In vertebrates, such volatile petroleums as gasoline act first as stimulants then as depressants of the central nervous system. Death is due to respiratory failure if the animal is exposed to the oil for a long time. Work done by George D. Shafer many years ago at the Michigan Agricultural Experiment Station indicates that a similar action occurs in insects. E. H. Smith and G. W. Pearce of the New York State Agricultural Experiment Station demonstrated that oil does not kill eggs of the oriental fruit moth by depriving them of oxygen (suffocation). They obtained some evidence that the oil prevented unknown poisonous substances formed by the egg from passing outward through the eggshell.
The dinitrophenols are used in several phases of insect control most commonly the sodium, calcium, and dicyclohexylamine salts of 2,4,dinitro-6-cyclohexylphenol and the sodium and calcium salts of 4,6,dinitro-o-cresol.
Dinitrophenol increases the metabolic rate of warm-blooded animals. Perhaps the poison acts directly on cells, causing them to increase the rate at which they use oxygen. Fat metabolism is involved because the excess oxygen is used only for burning this body food. Dinitrophenol and dinitrocresol act in the same manner on insects and raise the oxygen requirements by as much as three times the normal amount. The mechanism by which the dinitrophenols cause cells to use abnormally high amounts of oxygen has not been determined.
The characteristic tremors of DDT poisoning are symptoms of a disturbance of the nervous system.

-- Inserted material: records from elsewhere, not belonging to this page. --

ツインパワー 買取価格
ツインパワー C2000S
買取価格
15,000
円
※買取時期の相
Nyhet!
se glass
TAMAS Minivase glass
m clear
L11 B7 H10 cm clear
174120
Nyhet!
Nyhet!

The sensory nerves which carry impulses to the central nervous system--are the most sensitive to DDT poisoning, the nerve ganglia the least sensitive. When DDT gets on an insect's body, it affects hundreds of sensory nerve endings. The nerves then produce impulses faster and stronger than normal. These cause the nerves responsible for moving muscles to produce the tremors typical of DDT poisoning. The capacity of the central nervous system to coordinate sensory impulses is also disrupted, as seen in the stumbling gait and general instability of the insect.

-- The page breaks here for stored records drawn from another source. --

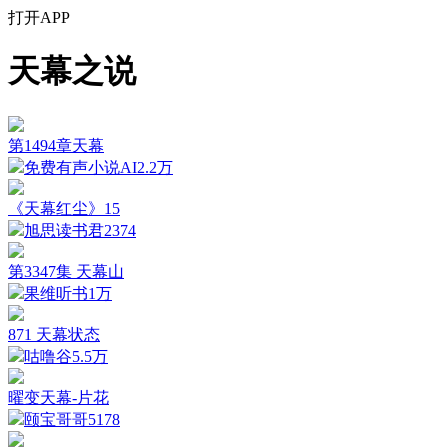
打开APP
天幕之说
第1494章天幕
免费有声小说AI
2.2万
《天幕红尘》15
旭思读书君
2374
第3347集 天幕山
果维听书
1万
871 天幕状态
咕噜谷
5.5万
曜变天幕-片花
颐宝哥哥
5178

We do not know why DDT poisons nervous tissue. It has been suspected that DDT poisons the enzymes cholinesterase, which is important in the proper functioning of nerves, but considerable research has failed to show that DDT affects the enzyme. Perhaps another enzyme system in nervous tissue is involved. One theory is that DDT causes a depletion of calcium in nervous tissue, which in turn causes spontaneous activity of the nerve.

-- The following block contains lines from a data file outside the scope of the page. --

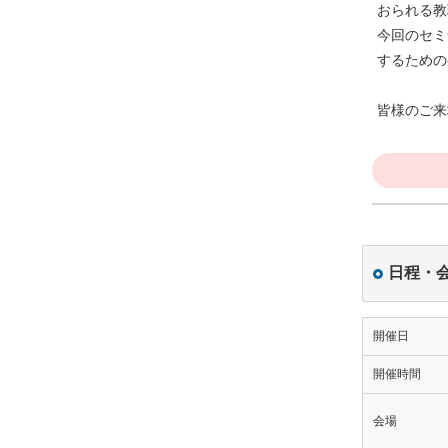
おられる教
今回のセミ
するための
皆様のご来
日程・
開催日
開催時間
会場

Promising leads are emerging from research on house flies that are resistant to DDT. Flies can change DDT in their bodies to a nonpoisonous substance and DDT-resistant flies can do this faster than susceptible flies can. The chemical processes involved in this breakdown of DDT are being elucidated and should tell us much about the mode of action of DDT.
Other effects of DDT on the physiology of insects include an increase in the consumption of oxygen and a decrease in the amount of stored food substances in the body. Those are probably secondary effects of DDT poisoning.
Benzene hexachloride occurs in several forms, or isomers, each of which has a slightly different molecular shape. Of the 16 possible isomers, 5 are known the alpha, beta, gamma, delta, and epsilon. The gamma isomer, commonly called lindane, is several hundred times more toxic to insects than the others are.
In vertebrate animals, gamma benzene hexachloride causes stimulation of the central nervous system, but the beta and delta isomers cause depression. The external symptoms of poisoning in insects resemble those of DDT, except that they usually appear more rapidly. As in DDT poisoning, the tremors suggest an effect upon the nervous system, but whether the mechanism of poisoning is the same as that Of DDT remains for future research to explain.